**Text section:**
In 1965 the Reverend William Youngdahl moved from an integrated Lutheran church in New Jersey to an all-white congregation in Omaha, Nebraska with one goal on his mind. Documentarians Bill Jersey and Barbara Connell went along for the transition, and the resulting film, A Time for Burning, stands out as a quietly searing indictment of institutionalized American racism, probing behind the smiling Midwestern veneer of Youngdahl’s parishioners to reveal the banality of evil lurking behind the silent majority. These were the folks who elected the spiteful Richard Nixon and, as the timely DVD reissue by Docurama reminds us, the same personality types who keep brazen thieves and liars like our current commander in chief enshrined in office rather than impeached and imprisoned.
Youngdahl arrived in Omaha with a clear proselytizing imperative: to open the hearts and minds of his congregation to African Americans. To accomplish this he suggested what he saw as a cautious, moderate procedure: an interracial social exchange in which couples from his church would visit couples from the city’s black Lutheran church, and vice versa. This modest proposal would tear Youngdahl’s church into divisive factions, and A Time for Burning documents the fissures in surprising detail.

**Listed entries:**

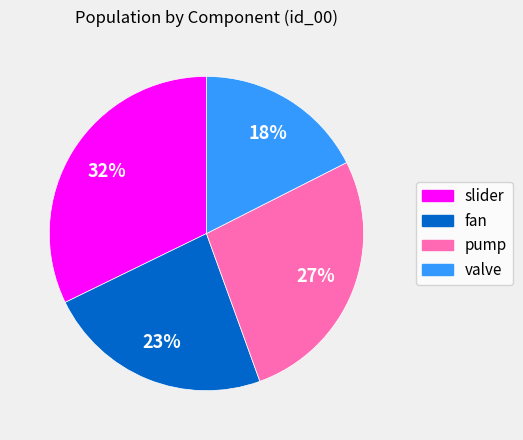

Count the number of slices in the pie.

4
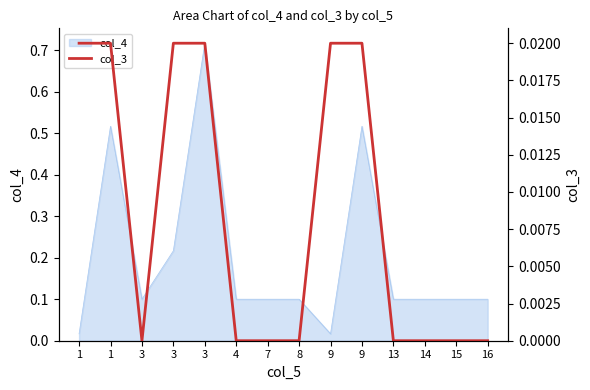

Which label corresponds to the smallest value in the chart?

3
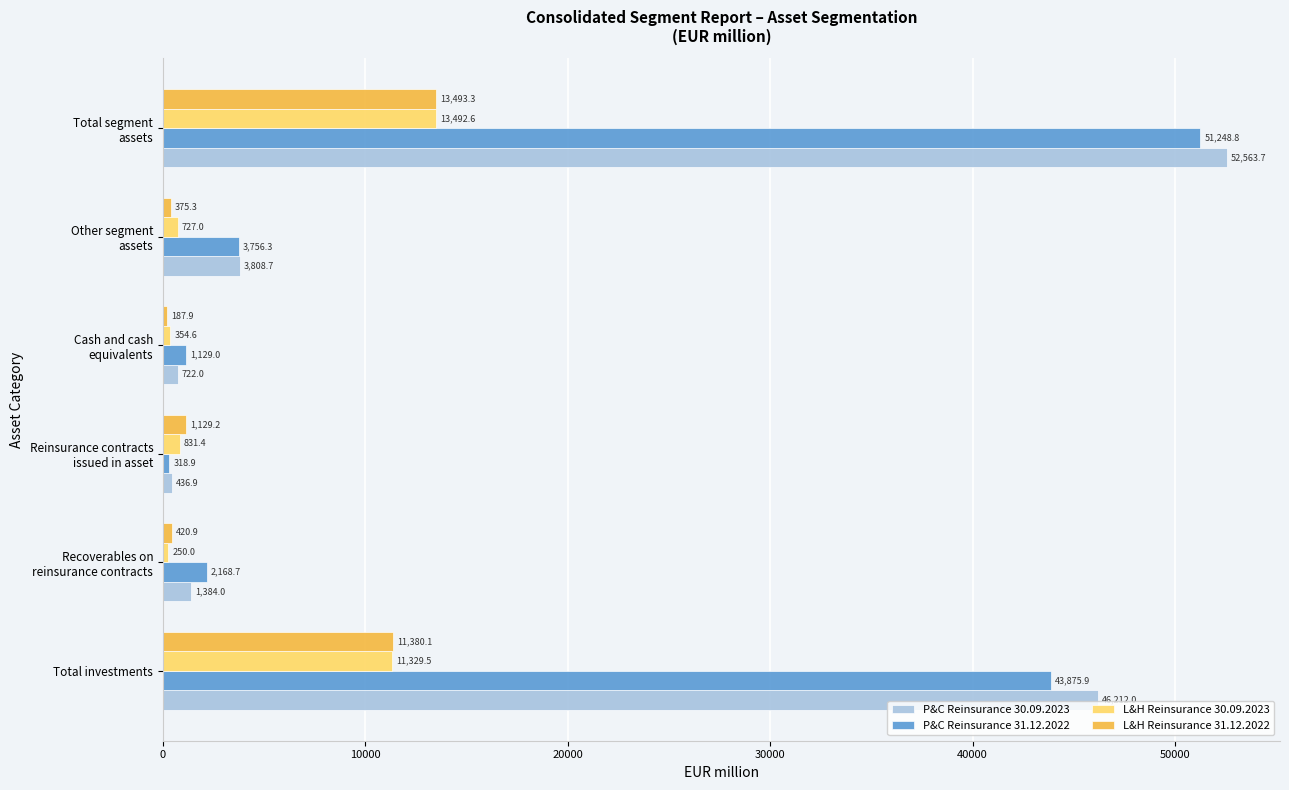

What is the highest value of the P&C Reinsurance 30.09.2023 series?

52563.7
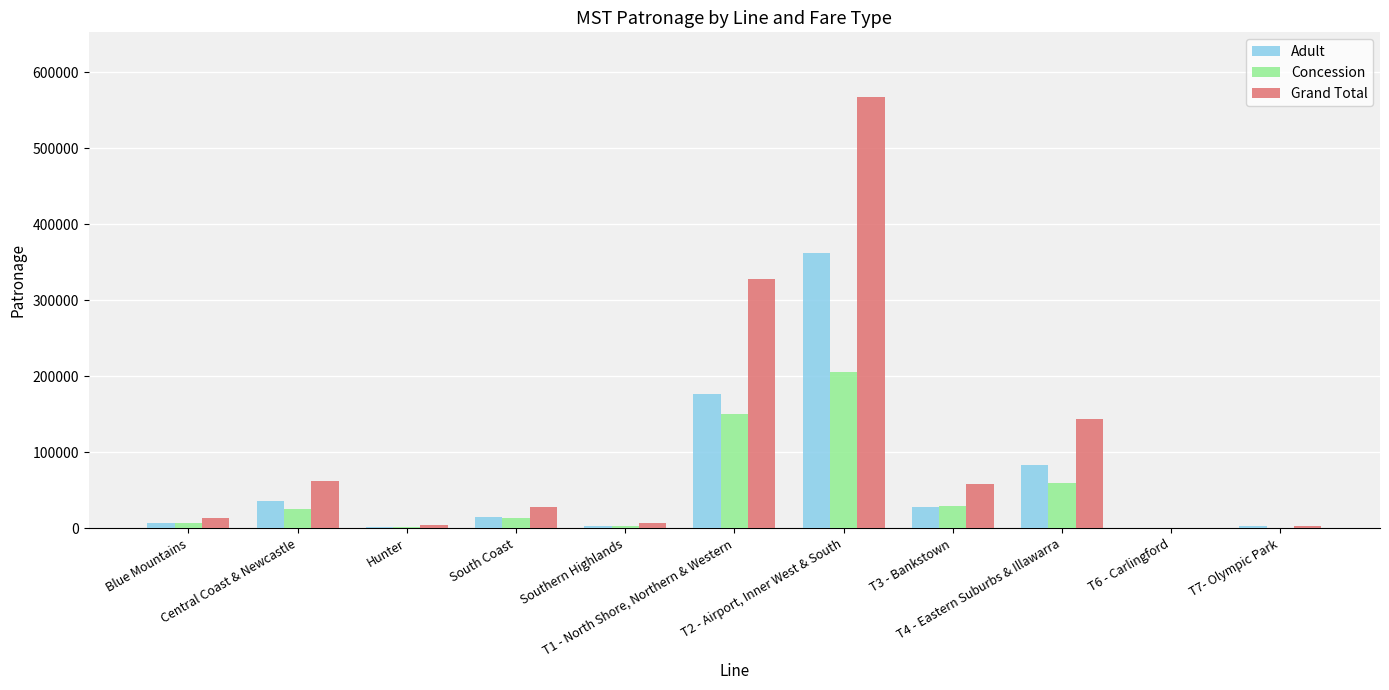

The Concession series shows 14058 at South Coast. True or false?

True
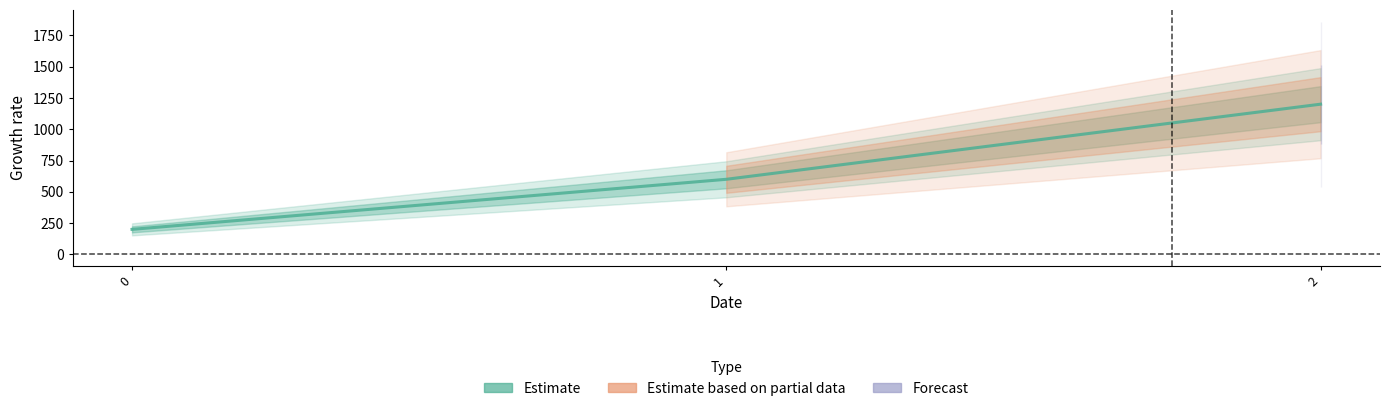

True or false: the data shows 320 at 0.

False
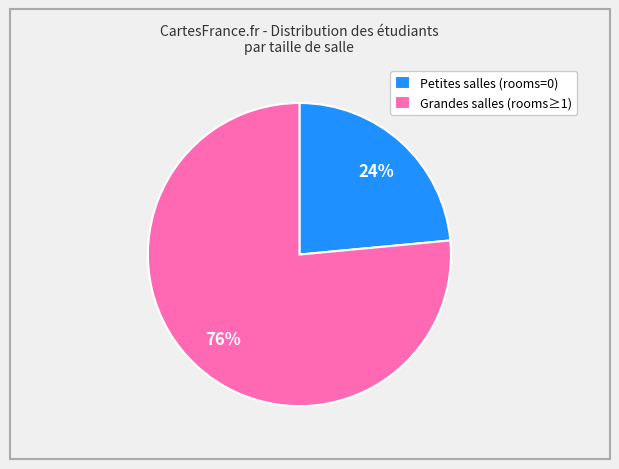

To the nearest percent, what portion does Petites salles (rooms=0) represent?

24%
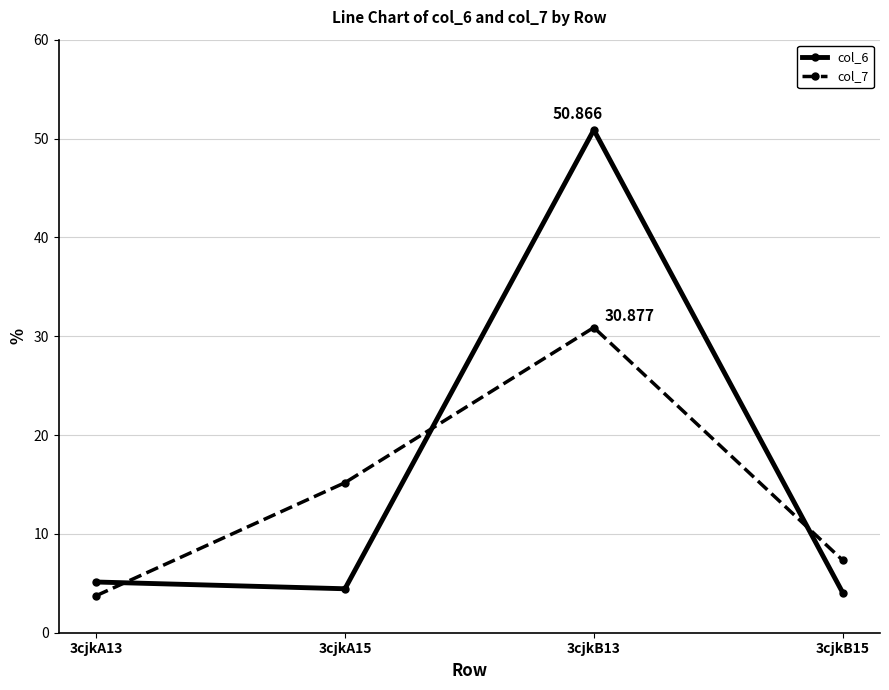

Reading left to right, what are all the values shown in this chart?

col_6: 3cjkA13=5.1	3cjkA15=4.4	3cjkB13=50.9	3cjkB15=4.1
col_7: 3cjkA13=3.7	3cjkA15=15.2	3cjkB13=30.9	3cjkB15=7.3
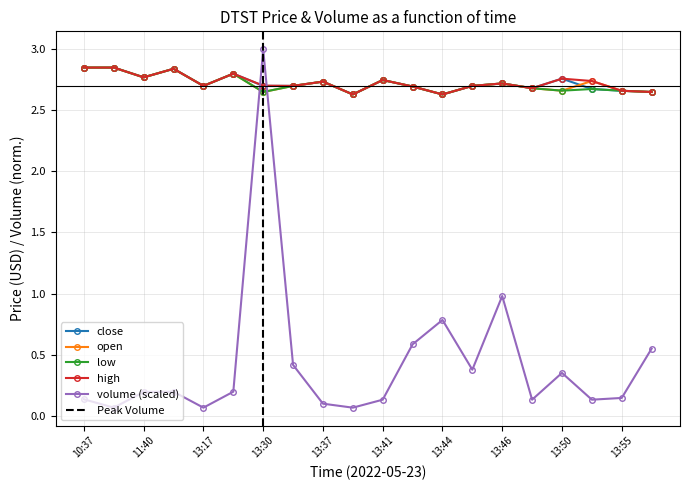

True or false: low has a value of 2.7 at 13:55.

True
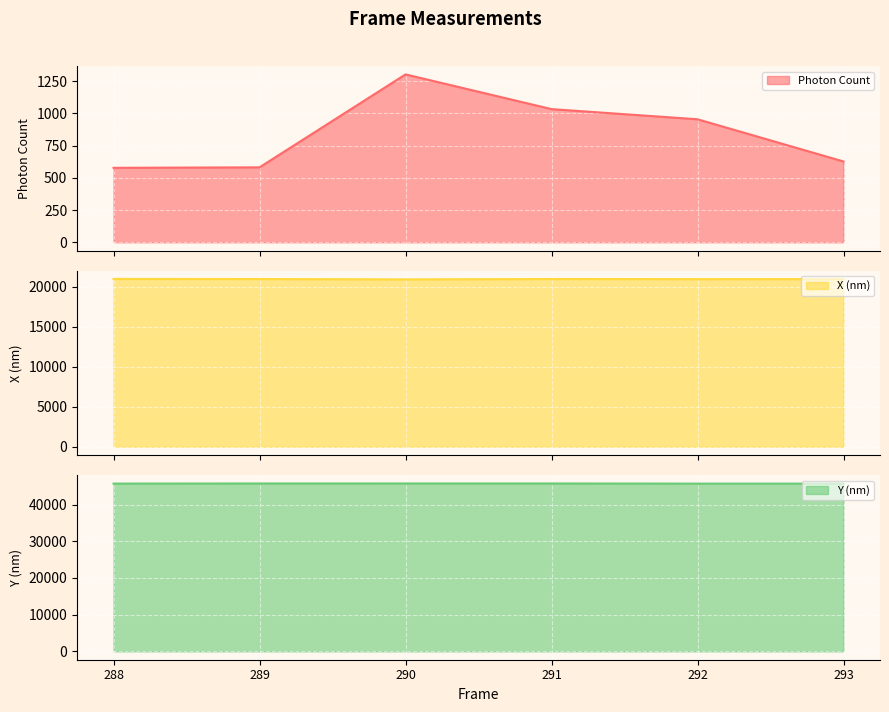

Count the number of data series in this chart.

3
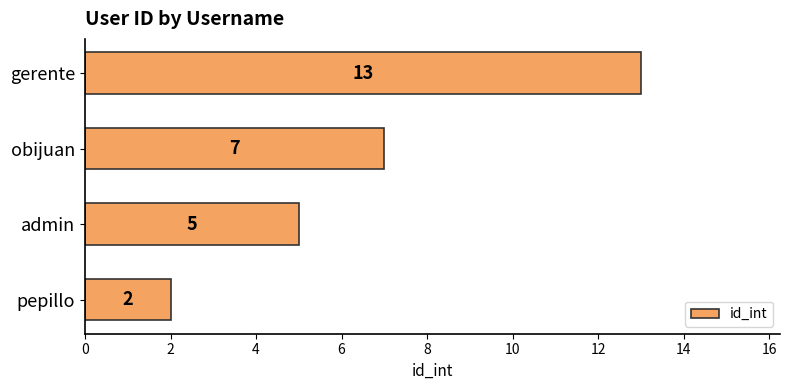

How many values are between 5 and 13?

3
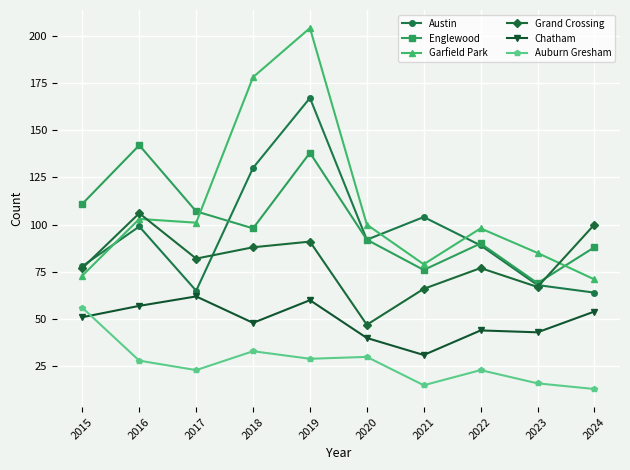

At which label does Englewood first exceed 98?

2015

**Work to complete:**
(a) Answer these questions from the piece on A Time for Burning, one line each:
(i) In what year did Youngdahl move to Omaha?
(ii) Which company issued the DVD reissue of the film?
(iii) Under Youngdahl's proposed exchange, whom would couples from his church visit?
(b) Write the next paragraph of the piece on A Time for Burning, picking up after its final sentence.

**Activity answers:**
(a)
(i) 1965
(ii) Docurama
(iii) Couples from the city's black Lutheran church

(b)
Jersey and Connell adopt a cinéma vérité approach but give the film a more structured dramatic narrative than many of their contemporaries used; in contrast to the vast expanses of nothingness employed by, say, the Maysles brothers in Salesman, A Time for Burning moves along at a clipped pace. To be sure, this is partly a result of its brevity (clocking in just under an hour), but also due to the filmmakers’ decision to center the film on three main characters, which streamlines the unwieldy rush of history into a tightly-wound story. We first meet Youngdahl, a brave but undeniably bland man dedicated to the enlightenment of his church. In the flat cadences of his Minnesota origins he lectures his congregation on the need to look past inherited prejudices; though he uses the least confrontational tone conceivable, they stare back at him with hard-set eyes that range from uninterested to hostile. The reverend then sets off to the other side of the tracks, visiting a barbershop where Jersey and Connell introduce their next protagonist, Ernie Chambers, a barber who shows all the dramatic flair Youngdahl lacks as he vigorously and articulately berates the reverend for the vestigial racism of liberal condescension. In a powerful monologue Chambers tells him, “your Jesus is contaminated,” leaving the well-intending Youngdahl to stumble out of the barbershop looking stunned into speechlessness.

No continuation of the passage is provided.